* _Task details_: Return every line of text in the material below word for word, from the first to the last, and leave the pictures out of your answer.

* _Recorded information_:
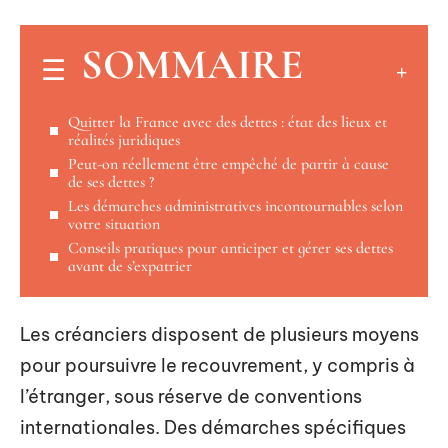
SOMMAIRE
Quitter la France avec des dettes : état des lieux et
réalités juridiques
Peut-on réellement être empêché de partir à cause
de ses dettes ?
Les démarches administratives incontournables selon
votre situation
Conseils pratiques pour anticiper et gérer ses dettes
avant de s’expatrier
Les créanciers disposent de plusieurs moyens
pour poursuivre le recouvrement, y compris à
l’étranger, sous réserve de conventions
internationales. Des démarches spécifiques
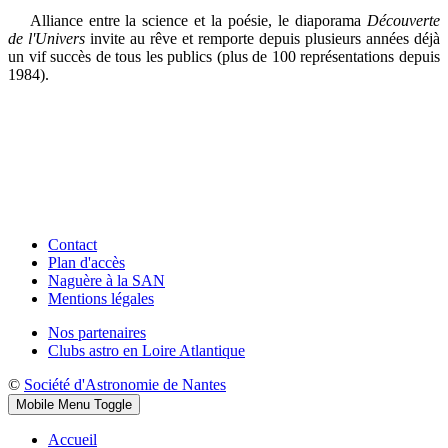
Alliance entre la science et la poésie, le diaporama
Découverte
de l'Univers
invite au rêve et remporte depuis plusieurs années déjà
un vif succès de tous les publics (plus de 100 représentations depuis
1984).
Contact
Plan d'accès
Naguère à la SAN
Mentions légales
Nos partenaires
Clubs astro en Loire Atlantique
©
Société d'Astronomie de Nantes
Mobile Menu Toggle
Accueil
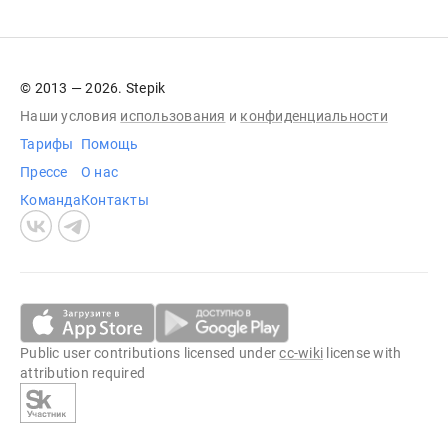
© 2013 — 2026. Stepik
Наши условия
использования
и
конфиденциальности
Тарифы
Помощь
Прессе
О нас
Команда
Контакты
Public user contributions licensed under
cc-wiki
license with
attribution required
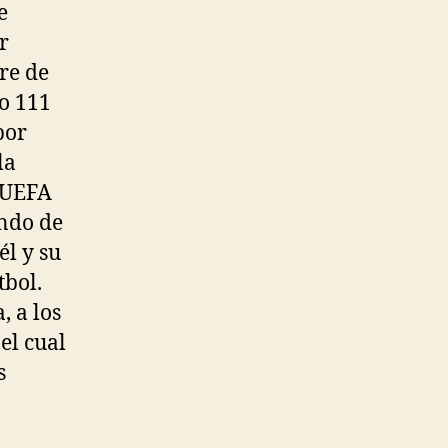
e
r
re de
o 111
por
la
a UEFA
undo de
él y su
tbol.
, a los
el cual
s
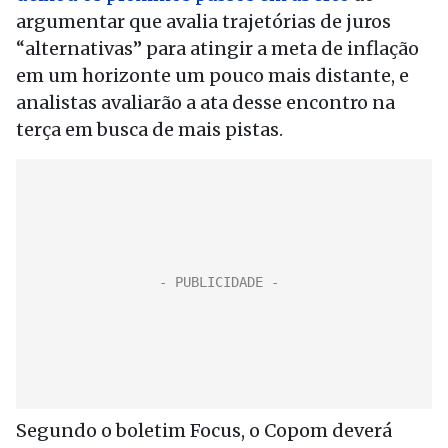
argumentar que avalia trajetórias de juros
“alternativas” para atingir a meta de inflação
em um horizonte um pouco mais distante, e
analistas avaliarão a ata desse encontro na
terça em busca de mais pistas.
Segundo o boletim Focus, o Copom deverá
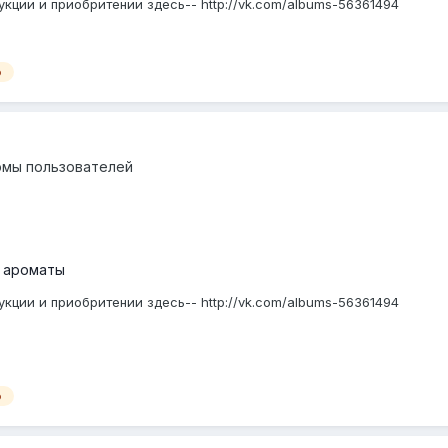
кции и приобритении здесь-- http://vk.com/albums-56361494
о
омы пользователей
 ароматы
кции и приобритении здесь-- http://vk.com/albums-56361494
о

* _Written solution_:
SOMMAIRE
Quitter la France avec des dettes : état des lieux et
réalités juridiques
Peut-on réellement être empêché de partir à cause
de ses dettes ?
Les démarches administratives incontournables selon
votre situation
Conseils pratiques pour anticiper et gérer ses dettes
avant de s’expatrier
Les créanciers disposent de plusieurs moyens
pour poursuivre le recouvrement, y compris à
l’étranger, sous réserve de conventions
internationales. Des démarches spécifiques
Alliance entre la science et la poésie, le diaporama
Découverte
de l'Univers
invite au rêve et remporte depuis plusieurs années déjà
un vif succès de tous les publics (plus de 100 représentations depuis
1984).
Contact
Plan d'accès
Naguère à la SAN
Mentions légales
Nos partenaires
Clubs astro en Loire Atlantique
©
Société d'Astronomie de Nantes
Mobile Menu Toggle
Accueil
© 2013 — 2026. Stepik
Наши условия
использования
и
конфиденциальности
Тарифы
Помощь
Прессе
О нас
Команда
Контакты
Public user contributions licensed under
cc-wiki
license with
attribution required
e
r
re de
o 111
por
la
a UEFA
undo de
él y su
tbol.
, a los
el cual
s
argumentar que avalia trajetórias de juros
“alternativas” para atingir a meta de inflação
em um horizonte um pouco mais distante, e
analistas avaliarão a ata desse encontro na
terça em busca de mais pistas.
Segundo o boletim Focus, o Copom deverá
кции и приобритении здесь-- http://vk.com/albums-56361494
о
омы пользователей
 ароматы
кции и приобритении здесь-- http://vk.com/albums-56361494
о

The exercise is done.